Memory_allocated

>>> out = torch.randn(100,100)
>>> out.cuda()
>>> torch.cuda.memory_allocated(0)
40448
>>> out1 = torch.randn(100,100)
>>> torch.cuda.memory_allocated(0)
0

Why is this happening? I expected the output of totorch.cuda.memory_allocated(0) be 40448 still, because out1 is totally different to out .
Note that,

>>> id(out)
139989884735632
>>> id(out1)
139989884693456

Note2

>>> out = torch.randn(100,100)
>>> out.cuda()
>>> out1 = torch.randn(90,90)
>>> torch.cuda.memory_allocated(0)
40448

I cannot reproduce the issue and get:

out = torch.randn(100,100)
out.cuda()
print(torch.cuda.memory_allocated(0))
> 0

out1 = torch.randn(100,100)
print(torch.cuda.memory_allocated(0))
> 0

Are you using a REPL environment where the output of the last operation might still be stored in the _ object?

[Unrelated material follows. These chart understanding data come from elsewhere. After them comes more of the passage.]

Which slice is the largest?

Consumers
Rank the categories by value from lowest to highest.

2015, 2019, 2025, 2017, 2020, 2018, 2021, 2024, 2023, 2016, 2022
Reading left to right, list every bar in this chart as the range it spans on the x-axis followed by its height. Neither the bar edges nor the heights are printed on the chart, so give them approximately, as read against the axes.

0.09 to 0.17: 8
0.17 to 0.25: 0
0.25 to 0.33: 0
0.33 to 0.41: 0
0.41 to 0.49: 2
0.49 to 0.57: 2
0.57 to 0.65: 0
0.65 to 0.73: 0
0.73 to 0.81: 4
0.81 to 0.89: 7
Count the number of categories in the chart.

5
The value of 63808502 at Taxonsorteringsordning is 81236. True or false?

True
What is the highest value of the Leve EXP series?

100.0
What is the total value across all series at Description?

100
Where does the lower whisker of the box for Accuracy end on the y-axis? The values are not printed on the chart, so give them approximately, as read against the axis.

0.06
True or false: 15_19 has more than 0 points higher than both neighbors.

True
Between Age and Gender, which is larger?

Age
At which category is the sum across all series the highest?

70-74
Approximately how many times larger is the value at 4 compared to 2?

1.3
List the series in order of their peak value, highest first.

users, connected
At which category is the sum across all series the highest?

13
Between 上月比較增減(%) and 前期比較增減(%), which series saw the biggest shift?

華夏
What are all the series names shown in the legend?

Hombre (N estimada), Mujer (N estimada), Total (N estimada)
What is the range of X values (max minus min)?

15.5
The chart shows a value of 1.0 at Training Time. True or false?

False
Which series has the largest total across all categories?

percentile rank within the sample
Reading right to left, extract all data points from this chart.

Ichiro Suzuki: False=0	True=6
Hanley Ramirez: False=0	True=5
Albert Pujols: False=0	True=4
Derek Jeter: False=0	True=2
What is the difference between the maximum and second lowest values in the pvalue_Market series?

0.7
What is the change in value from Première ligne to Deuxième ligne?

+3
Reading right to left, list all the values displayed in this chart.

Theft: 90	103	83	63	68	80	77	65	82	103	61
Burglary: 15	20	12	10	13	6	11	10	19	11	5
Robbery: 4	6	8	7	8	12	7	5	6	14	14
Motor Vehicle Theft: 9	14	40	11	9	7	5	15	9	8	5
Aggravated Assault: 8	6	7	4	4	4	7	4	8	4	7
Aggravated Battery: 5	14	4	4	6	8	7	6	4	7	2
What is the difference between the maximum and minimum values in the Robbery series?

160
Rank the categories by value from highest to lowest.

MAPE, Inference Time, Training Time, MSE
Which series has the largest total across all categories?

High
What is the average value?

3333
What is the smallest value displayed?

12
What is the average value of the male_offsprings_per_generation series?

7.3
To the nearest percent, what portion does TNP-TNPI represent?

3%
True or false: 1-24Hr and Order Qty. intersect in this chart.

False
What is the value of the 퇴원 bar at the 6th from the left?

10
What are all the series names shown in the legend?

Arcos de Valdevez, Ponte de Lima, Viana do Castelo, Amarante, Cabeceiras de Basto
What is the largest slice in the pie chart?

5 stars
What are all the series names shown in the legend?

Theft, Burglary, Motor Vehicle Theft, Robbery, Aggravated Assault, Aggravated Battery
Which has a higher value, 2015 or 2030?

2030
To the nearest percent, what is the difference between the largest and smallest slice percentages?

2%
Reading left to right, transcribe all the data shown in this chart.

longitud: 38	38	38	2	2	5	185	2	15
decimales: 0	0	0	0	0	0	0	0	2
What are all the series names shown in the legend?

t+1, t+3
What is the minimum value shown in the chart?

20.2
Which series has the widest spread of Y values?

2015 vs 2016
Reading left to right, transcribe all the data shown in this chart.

Yes I was using the REPL env. Is there a docs/blog posts explaining what you just said here : the output of the last operation be stored in the _ object?

Thanks in advance.

The underscore (_) is a special variable which will get the output of the last operation as seen here:

a = 5

a
Out[2]: 5

6
Out[3]: 6

_
Out[4]: 6

_ + _
Out[5]: 12

If you are stepping through the code in a REPL env I would guess that in particular this variable can hold a reference to the CUDATensor and could thus report the GPU usage. On the other hand, if you execute the entire script, the memory usage is shown as 0. which is expected since you didn’t assign the CUDATensor to any variable so it will be discarded.